> **Work required**
Each record must be copied in full and unchanged; any image it holds is excluded.
┄┄┄┄┄┄
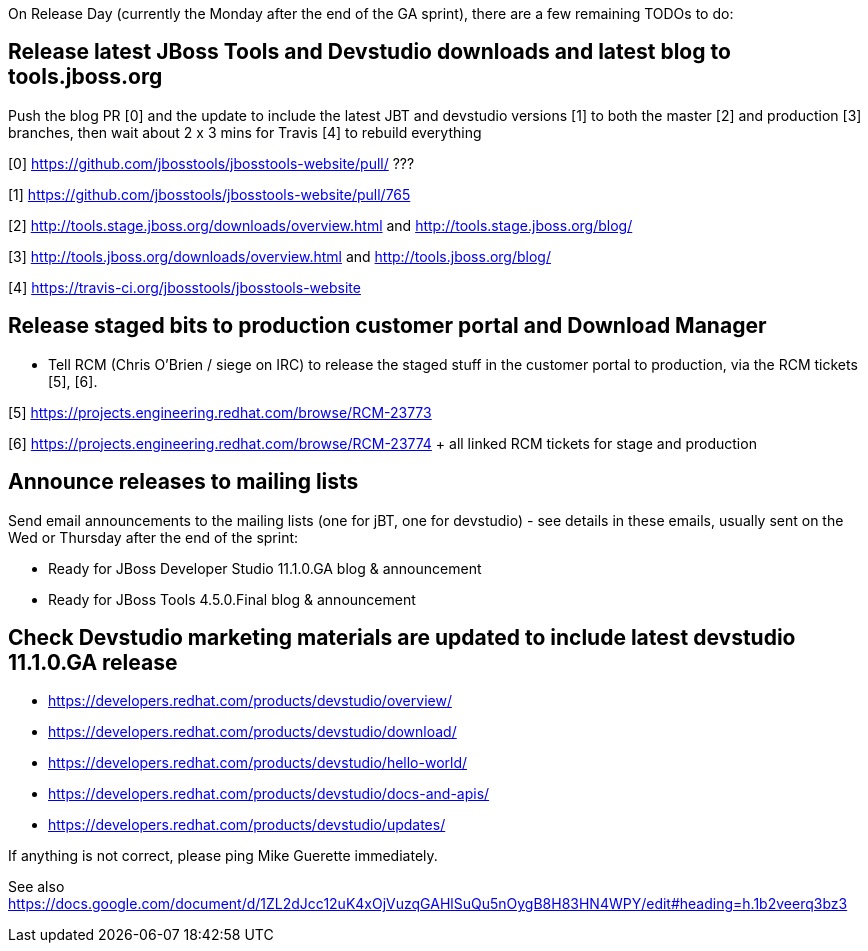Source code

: On Release Day (currently the Monday after the end of the GA sprint), there are a few remaining TODOs to do:

== Release latest JBoss Tools and Devstudio downloads and latest blog to tools.jboss.org

Push the blog PR [0] and the update to include the latest JBT and devstudio versions [1] to both the master [2] and production [3] branches, then wait about 2 x 3 mins for Travis [4] to rebuild everything

[0] https://github.com/jbosstools/jbosstools-website/pull/ ???

[1] https://github.com/jbosstools/jbosstools-website/pull/765

[2] http://tools.stage.jboss.org/downloads/overview.html and http://tools.stage.jboss.org/blog/

[3] http://tools.jboss.org/downloads/overview.html and http://tools.jboss.org/blog/

[4] https://travis-ci.org/jbosstools/jbosstools-website


== Release staged bits to production customer portal and Download Manager

* Tell RCM (Chris O'Brien / siege on IRC) to release the staged stuff in the customer portal to production, via the RCM tickets [5], [6].

[5] https://projects.engineering.redhat.com/browse/RCM-23773

[6] https://projects.engineering.redhat.com/browse/RCM-23774 + all linked RCM tickets for stage and production


== Announce releases to mailing lists

Send email announcements to the mailing lists (one for jBT, one for devstudio) - see details in these emails, usually sent on the Wed or Thursday after the end of the sprint:

* Ready for JBoss Developer Studio 11.1.0.GA blog & announcement
* Ready for JBoss Tools 4.5.0.Final blog & announcement


== Check Devstudio marketing materials are updated to include latest devstudio 11.1.0.GA release

* https://developers.redhat.com/products/devstudio/overview/
* https://developers.redhat.com/products/devstudio/download/
* https://developers.redhat.com/products/devstudio/hello-world/
* https://developers.redhat.com/products/devstudio/docs-and-apis/
* https://developers.redhat.com/products/devstudio/updates/

If anything is not correct, please ping Mike Guerette immediately.

See also https://docs.google.com/document/d/1ZL2dJcc12uK4xOjVuzqGAHlSuQu5nOygB8H83HN4WPY/edit#heading=h.1b2veerq3bz3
┄┄┄┄┄┄
> **Response box**
Source code

: On Release Day (currently the Monday after the end of the GA sprint), there are a few remaining TODOs to do:

== Release latest JBoss Tools and Devstudio downloads and latest blog to tools.jboss.org

Push the blog PR [0] and the update to include the latest JBT and devstudio versions [1] to both the master [2] and production [3] branches, then wait about 2 x 3 mins for Travis [4] to rebuild everything

[0] https://github.com/jbosstools/jbosstools-website/pull/ ???

[1] https://github.com/jbosstools/jbosstools-website/pull/765

[2] http://tools.stage.jboss.org/downloads/overview.html and http://tools.stage.jboss.org/blog/

[3] http://tools.jboss.org/downloads/overview.html and http://tools.jboss.org/blog/

[4] https://travis-ci.org/jbosstools/jbosstools-website


== Release staged bits to production customer portal and Download Manager

* Tell RCM (Chris O'Brien / siege on IRC) to release the staged stuff in the customer portal to production, via the RCM tickets [5], [6].

[5] https://projects.engineering.redhat.com/browse/RCM-23773

[6] https://projects.engineering.redhat.com/browse/RCM-23774 + all linked RCM tickets for stage and production


== Announce releases to mailing lists

Send email announcements to the mailing lists (one for jBT, one for devstudio) - see details in these emails, usually sent on the Wed or Thursday after the end of the sprint:

* Ready for JBoss Developer Studio 11.1.0.GA blog & announcement
* Ready for JBoss Tools 4.5.0.Final blog & announcement


== Check Devstudio marketing materials are updated to include latest devstudio 11.1.0.GA release

* https://developers.redhat.com/products/devstudio/overview/
* https://developers.redhat.com/products/devstudio/download/
* https://developers.redhat.com/products/devstudio/hello-world/
* https://developers.redhat.com/products/devstudio/docs-and-apis/
* https://developers.redhat.com/products/devstudio/updates/

If anything is not correct, please ping Mike Guerette immediately.

See also https://docs.google.com/document/d/1ZL2dJcc12uK4xOjVuzqGAHlSuQu5nOygB8H83HN4WPY/edit#heading=h.1b2veerq3bz3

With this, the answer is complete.